Suite à la proposition de l’opposant Martin Fayulu de créer un Camp de la Patrie pour faire face à la crise en République Démocratique du Congo, la Sénatrice honoraire Francine Muyumba a vivement réagi, hier lundi 9 juin 2025, qualifiant cette initiative de « camp de l’exclusion’’. Dans une déclaration publique, elle oppose une vision radicalement différente de ce que devrait être un véritable sursaut national, accusant la démarche de Fayulu de servir des intérêts partisans plutôt que ceux du peuple congolais.
Pour Francine Muyumba, la proposition de Martin Fayulu est déconnectée des réalités et des aspirations profondes du peuple congolais. Elle estime que le « Camp de la Patrie », tel qu’il est présenté, ne peut en aucun cas être une tribune au service d’intérêts individuels ou partisans ou une simple opposition en quête de légitimité. Selon elle, une telle initiative devrait incarner une volonté sincère et responsable de s’attaquer aux problèmes structurels qui gangrènent l’Etat congolais, à l’instar des divisions entretenues, la haine ethnique encouragée, la pauvreté endémique, les détournements de fonds publics et la mauvaise gouvernance.
Muyumba appelle de ses vœux une opposition « constante, cohérente, crédible et non versatile », entièrement consacrée à la défense des intérêts du peuple, et non à une « quête effrénée de positionnements personnels ».
En opposition directe à la proposition de Fayulu, Francine Muyumba définit les contours de ce que serait, selon elle, un véritable Camp de la Patrie.
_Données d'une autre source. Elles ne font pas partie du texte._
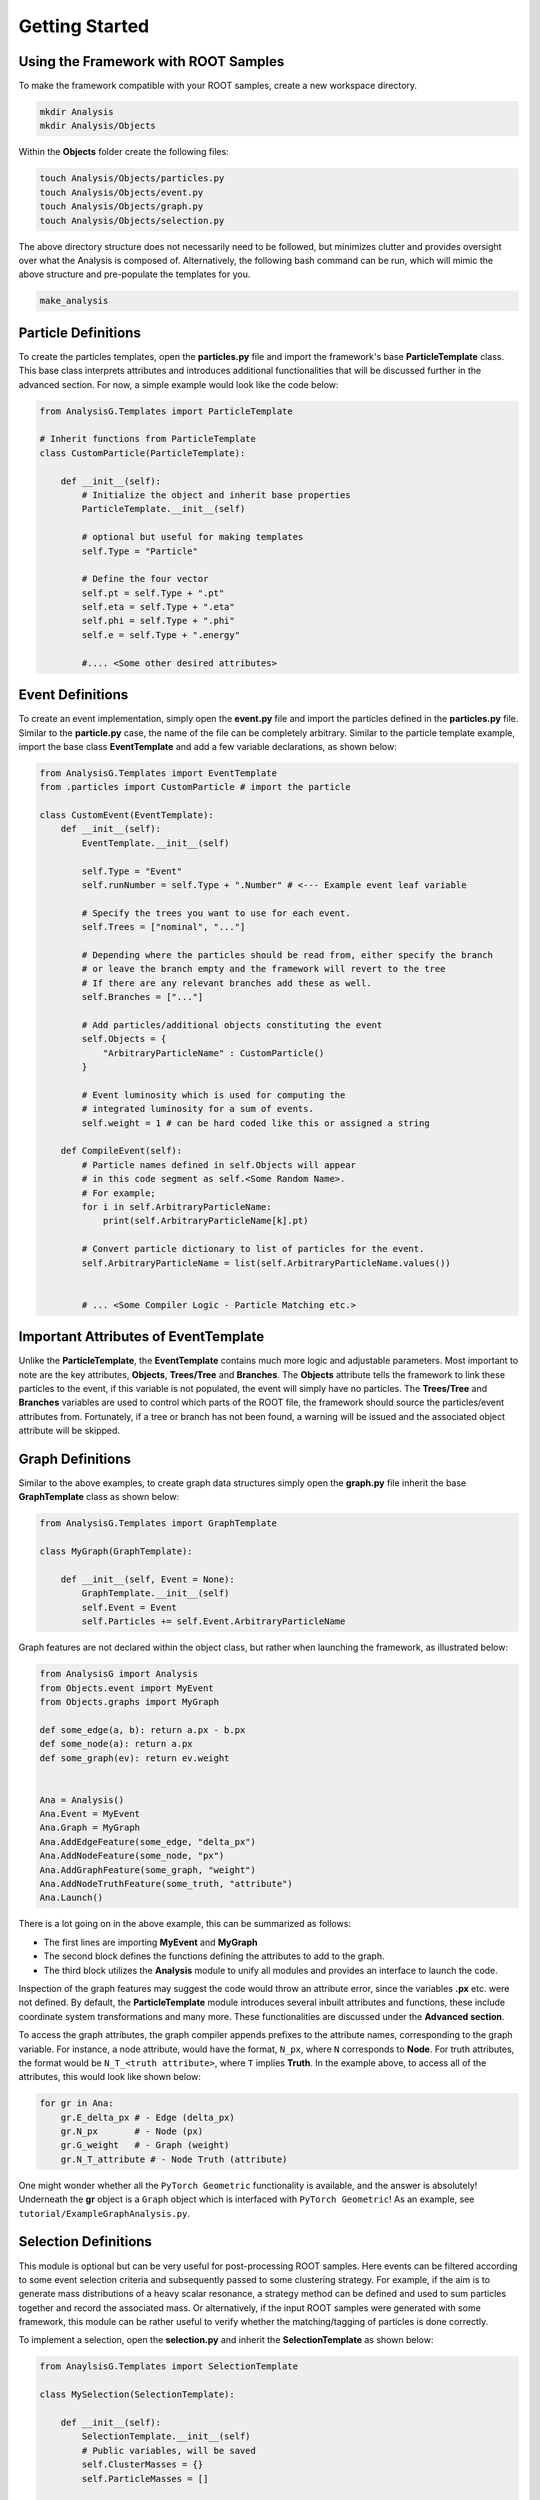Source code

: Getting Started
===============

Using the Framework with ROOT Samples
_____________________________________
To make the framework compatible with your ROOT samples, create a new workspace directory. 

.. code-block:: console 

    mkdir Analysis
    mkdir Analysis/Objects

Within the **Objects** folder create the following files:

.. code-block:: console 

   touch Analysis/Objects/particles.py
   touch Analysis/Objects/event.py
   touch Analysis/Objects/graph.py
   touch Analysis/Objects/selection.py

The above directory structure does not necessarily need to be followed, but minimizes clutter and provides oversight over what the Analysis is composed of. 
Alternatively, the following bash command can be run, which will mimic the above structure and pre-populate the templates for you.

.. code-block:: console 

   make_analysis 

.. _particle-start:

Particle Definitions
____________________
To create the particles templates, open the **particles.py** file and import the framework's base **ParticleTemplate** class. 
This base class interprets attributes and introduces additional functionalities that will be discussed further in the advanced section.
For now, a simple example would look like the code below: 

.. code-block:: python
    
    from AnalysisG.Templates import ParticleTemplate

    # Inherit functions from ParticleTemplate
    class CustomParticle(ParticleTemplate):

        def __init__(self):
            # Initialize the object and inherit base properties 
            ParticleTemplate.__init__(self)

            # optional but useful for making templates
            self.Type = "Particle"

            # Define the four vector 
            self.pt = self.Type + ".pt"
            self.eta = self.Type + ".eta"
            self.phi = self.Type + ".phi"
            self.e = self.Type + ".energy"

            #.... <Some other desired attributes>

.. _event-start:

Event Definitions
_________________
To create an event implementation, simply open the **event.py** file and import the particles defined in the **particles.py** file. 
Similar to the **particle.py** case, the name of the file can be completely arbitrary. 
Similar to the particle template example, import the base class **EventTemplate** and add a few variable declarations, as shown below:

.. code-block:: python 

    from AnalysisG.Templates import EventTemplate
    from .particles import CustomParticle # import the particle

    class CustomEvent(EventTemplate):
        def __init__(self):
            EventTemplate.__init__(self)

            self.Type = "Event"
            self.runNumber = self.Type + ".Number" # <--- Example event leaf variable

            # Specify the trees you want to use for each event.
            self.Trees = ["nominal", "..."]

            # Depending where the particles should be read from, either specify the branch 
            # or leave the branch empty and the framework will revert to the tree 
            # If there are any relevant branches add these as well.
            self.Branches = ["..."]

            # Add particles/additional objects constituting the event
            self.Objects = {
                "ArbitraryParticleName" : CustomParticle()
            }

            # Event luminosity which is used for computing the 
            # integrated luminosity for a sum of events.
            self.weight = 1 # can be hard coded like this or assigned a string 

        def CompileEvent(self):
            # Particle names defined in self.Objects will appear 
            # in this code segment as self.<Some Random Name>.
            # For example; 
            for i in self.ArbitraryParticleName:
                print(self.ArbitraryParticleName[k].pt)

            # Convert particle dictionary to list of particles for the event.
            self.ArbitraryParticleName = list(self.ArbitraryParticleName.values())


            # ... <Some Compiler Logic - Particle Matching etc.>


Important Attributes of EventTemplate
_____________________________________
Unlike the **ParticleTemplate**, the **EventTemplate** contains much more logic and adjustable parameters.
Most important to note are the key attributes, **Objects**, **Trees/Tree** and **Branches**. 
The **Objects** attribute tells the framework to link these particles to the event, if this variable is not populated, the event will simply have no particles. 
The **Trees/Tree** and **Branches** variables are used to control which parts of the ROOT file, the framework should source the particles/event attributes from. 
Fortunately, if a tree or branch has not been found, a warning will be issued and the associated object attribute will be skipped. 

.. _graph-start:

Graph Definitions
_________________
Similar to the above examples, to create graph data structures simply open the **graph.py** file inherit the base **GraphTemplate** class as shown below:

.. code-block:: python 

    from AnalysisG.Templates import GraphTemplate

    class MyGraph(GraphTemplate):

        def __init__(self, Event = None):
            GraphTemplate.__init__(self)
            self.Event = Event
            self.Particles += self.Event.ArbitraryParticleName


Graph features are not declared within the object class, but rather when launching the framework, as illustrated below: 

.. code-block:: python 

    from AnalysisG import Analysis
    from Objects.event import MyEvent
    from Objects.graphs import MyGraph

    def some_edge(a, b): return a.px - b.px
    def some_node(a): return a.px
    def some_graph(ev): return ev.weight


    Ana = Analysis()
    Ana.Event = MyEvent
    Ana.Graph = MyGraph
    Ana.AddEdgeFeature(some_edge, "delta_px")
    Ana.AddNodeFeature(some_node, "px")
    Ana.AddGraphFeature(some_graph, "weight")
    Ana.AddNodeTruthFeature(some_truth, "attribute")
    Ana.Launch()


There is a lot going on in the above example, this can be summarized as follows: 

- The first lines are importing **MyEvent** and **MyGraph** 
- The second block defines the functions defining the attributes to add to the graph.
- The third block utilizes the **Analysis** module to unify all modules and provides an interface to launch the code. 

Inspection of the graph features may suggest the code would throw an attribute error, since the variables **.px** etc. were not defined.
By default, the **ParticleTemplate** module introduces several inbuilt attributes and functions, these include coordinate system transformations and many more.
These functionalities are discussed under the **Advanced section**.

To access the graph attributes, the graph compiler appends prefixes to the attribute names, corresponding to the graph variable. 
For instance, a node attribute, would have the format, ``N_px``, where ``N`` corresponds to **Node**. 
For truth attributes, the format would be ``N_T_<truth attribute>``, where ``T`` implies **Truth**.
In the example above, to access all of the attributes, this would look like shown below:

.. code-block:: python 

    for gr in Ana:
        gr.E_delta_px # - Edge (delta_px)
        gr.N_px       # - Node (px)
        gr.G_weight   # - Graph (weight)
        gr.N_T_attribute # - Node Truth (attribute)

One might wonder whether all the ``PyTorch Geometric`` functionality is available, and the answer is absolutely!
Underneath the **gr** object is a ``Graph`` object which is interfaced with ``PyTorch Geometric``!
As an example, see ``tutorial/ExampleGraphAnalysis.py``.

.. _selection-start:

Selection Definitions
_____________________
This module is optional but can be very useful for post-processing ROOT samples. 
Here events can be filtered according to some event selection criteria and subsequently passed to some clustering strategy. 
For example, if the aim is to generate mass distributions of a heavy scalar resonance, a strategy method can be defined and used to sum particles together and record the associated mass.
Or alternatively, if the input ROOT samples were generated with some framework, this module can be rather useful to verify whether the matching/tagging of particles is done correctly. 

To implement a selection, open the **selection.py** and inherit the **SelectionTemplate** as shown below: 

.. code-block:: python 

    from AnaylsisG.Templates import SelectionTemplate

    class MySelection(SelectionTemplate):

        def __init__(self):
            SelectionTemplate.__init__(self)
            # Public variables, will be saved
            self.ClusterMasses = {}
            self.ParticleMasses = []

            # Private variables will not be saved
            self._Hidden = {}

        def Selection(self, event):
            if len(event.ArbitraryParticleName) == 4:
                return True
            return False

        def Strategy(self, event):
            self.ClusterMasses += [sum(event.ArbitraryParticleName).Mass]
            for i in event.ArbitraryParticleName:
                self.ParticleMasses.append(i.Mass)

In the above example, the **Selection** method is used to pre-filter events, for example if the event doesn't contain exactly 4 particles, then the event is skipped due to it not meeting the event requirements. 
Only events passing the **Selection** method will be further passed to the **Strategy** method, where additional information can be extracted.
Ce dernier doit être un mouvement sincère et inclusif qui : rassemble sans exclure et prône une unité véritable, fondée sur la vérité, la justice et l’équité ; refuse la soumission, non seulement face aux menaces extérieures, mais aussi face aux « trahisons internes, à la corruption et aux violations répétées de la Constitution » ; dénonce toutes les formes d’injustice, y compris l’inaction ou l’incapacité des gouvernants et de certains opposants à proposer des solutions concrètes ; rejette la haine tribale et tous les discours qui alimentent la division au sein du peuple ; interpelle sur l’état de l’ensemble du pays, soulignant que « ce n’est pas seulement l’Est qui souffre, c’est tout le Congo qui est en crise ».
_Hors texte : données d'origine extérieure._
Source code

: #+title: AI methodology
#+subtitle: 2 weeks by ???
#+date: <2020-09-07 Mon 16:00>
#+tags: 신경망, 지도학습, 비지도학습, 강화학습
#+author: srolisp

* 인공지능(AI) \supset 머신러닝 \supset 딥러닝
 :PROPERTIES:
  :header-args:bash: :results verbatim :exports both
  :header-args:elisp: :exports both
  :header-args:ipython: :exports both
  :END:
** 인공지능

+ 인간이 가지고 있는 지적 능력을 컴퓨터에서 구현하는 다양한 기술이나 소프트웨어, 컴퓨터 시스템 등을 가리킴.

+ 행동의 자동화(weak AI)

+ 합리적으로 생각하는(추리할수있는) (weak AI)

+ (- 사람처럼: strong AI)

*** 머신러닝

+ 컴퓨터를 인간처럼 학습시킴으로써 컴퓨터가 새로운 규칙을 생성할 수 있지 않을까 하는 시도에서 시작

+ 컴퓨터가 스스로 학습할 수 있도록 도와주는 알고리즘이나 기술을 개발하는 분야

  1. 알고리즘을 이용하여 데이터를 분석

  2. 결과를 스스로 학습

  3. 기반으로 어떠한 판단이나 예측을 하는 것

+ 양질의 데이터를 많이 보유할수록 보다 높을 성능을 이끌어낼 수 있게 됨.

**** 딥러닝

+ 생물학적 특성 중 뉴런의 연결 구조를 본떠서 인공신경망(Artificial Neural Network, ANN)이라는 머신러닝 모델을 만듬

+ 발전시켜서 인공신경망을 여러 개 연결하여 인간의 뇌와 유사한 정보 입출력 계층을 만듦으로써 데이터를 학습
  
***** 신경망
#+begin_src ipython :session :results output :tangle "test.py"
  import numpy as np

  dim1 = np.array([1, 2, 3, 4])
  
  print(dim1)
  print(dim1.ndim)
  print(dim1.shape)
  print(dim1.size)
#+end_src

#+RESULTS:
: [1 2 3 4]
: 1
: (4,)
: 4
S’adressant directement à Martin Fayulu, Francine Muyumba affirme que sa proposition ne relève « ni du respect scrupuleux de la Constitution, ni d’une expression authentique de la volonté populaire ». Elle soutient que les véritables menaces de balkanisation ne sont pas seulement extérieures, mais qu’elles ‘’résident aussi dans notre incapacité collective à garantir la bonne gouvernance, la paix, la justice, et le respect de nos propres textes fondamentaux’’.
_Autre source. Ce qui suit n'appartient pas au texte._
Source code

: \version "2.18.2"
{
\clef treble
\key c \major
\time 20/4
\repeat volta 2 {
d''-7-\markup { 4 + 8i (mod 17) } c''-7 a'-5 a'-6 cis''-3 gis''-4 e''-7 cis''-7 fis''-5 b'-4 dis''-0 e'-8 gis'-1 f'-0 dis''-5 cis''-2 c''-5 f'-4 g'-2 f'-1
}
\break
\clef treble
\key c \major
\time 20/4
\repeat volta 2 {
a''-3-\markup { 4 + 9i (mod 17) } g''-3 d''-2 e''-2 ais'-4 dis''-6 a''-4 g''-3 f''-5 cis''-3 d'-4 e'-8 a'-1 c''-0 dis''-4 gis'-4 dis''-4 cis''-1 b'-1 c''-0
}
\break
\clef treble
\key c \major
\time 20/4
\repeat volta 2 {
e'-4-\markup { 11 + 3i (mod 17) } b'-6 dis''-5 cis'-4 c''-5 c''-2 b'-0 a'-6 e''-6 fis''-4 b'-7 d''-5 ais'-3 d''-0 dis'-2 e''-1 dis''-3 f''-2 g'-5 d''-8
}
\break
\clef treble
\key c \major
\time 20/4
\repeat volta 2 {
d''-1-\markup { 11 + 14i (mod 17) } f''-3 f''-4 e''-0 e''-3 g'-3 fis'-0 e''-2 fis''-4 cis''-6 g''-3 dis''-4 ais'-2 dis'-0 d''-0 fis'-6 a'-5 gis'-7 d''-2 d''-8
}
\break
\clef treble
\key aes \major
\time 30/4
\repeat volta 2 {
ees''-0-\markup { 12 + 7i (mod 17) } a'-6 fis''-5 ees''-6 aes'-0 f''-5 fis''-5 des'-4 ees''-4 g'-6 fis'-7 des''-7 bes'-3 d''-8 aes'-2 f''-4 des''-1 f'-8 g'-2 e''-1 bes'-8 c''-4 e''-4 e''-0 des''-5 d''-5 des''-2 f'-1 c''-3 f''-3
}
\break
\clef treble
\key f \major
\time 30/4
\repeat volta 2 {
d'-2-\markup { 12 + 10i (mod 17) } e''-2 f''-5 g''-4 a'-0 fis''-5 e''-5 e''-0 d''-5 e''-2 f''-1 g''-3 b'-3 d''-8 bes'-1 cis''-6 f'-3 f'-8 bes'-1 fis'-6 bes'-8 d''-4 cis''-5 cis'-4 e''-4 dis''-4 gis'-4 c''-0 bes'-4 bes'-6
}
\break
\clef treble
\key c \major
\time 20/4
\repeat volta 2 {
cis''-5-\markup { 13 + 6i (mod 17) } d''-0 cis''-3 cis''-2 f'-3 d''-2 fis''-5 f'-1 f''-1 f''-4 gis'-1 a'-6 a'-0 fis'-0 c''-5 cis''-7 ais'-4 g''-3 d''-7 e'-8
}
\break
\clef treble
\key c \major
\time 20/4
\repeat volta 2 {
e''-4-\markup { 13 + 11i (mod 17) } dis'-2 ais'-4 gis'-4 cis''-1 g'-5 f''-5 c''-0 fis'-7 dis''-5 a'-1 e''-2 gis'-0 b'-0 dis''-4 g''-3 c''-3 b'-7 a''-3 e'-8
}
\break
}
En définitive, Francine Muyumba définit le véritable Camp de la Patrie comme étant celui du peuple. Elle le décrit comme un camp ouvert, inclusif, centré sur des solutions concrètes, et porté par une vision claire de redressement national. Pour elle, un tel mouvement ne doit trahir ‘’ni les idéaux de la Constitution, ni les espoirs d’un peuple qui a déjà trop souffert’’. Sa réaction constitue une critique de fond, repositionnant le débat sur la nécessité d’une refondation morale et politique qui s’attaque aux maux internes du pays avec autant de vigueur que les menaces externes.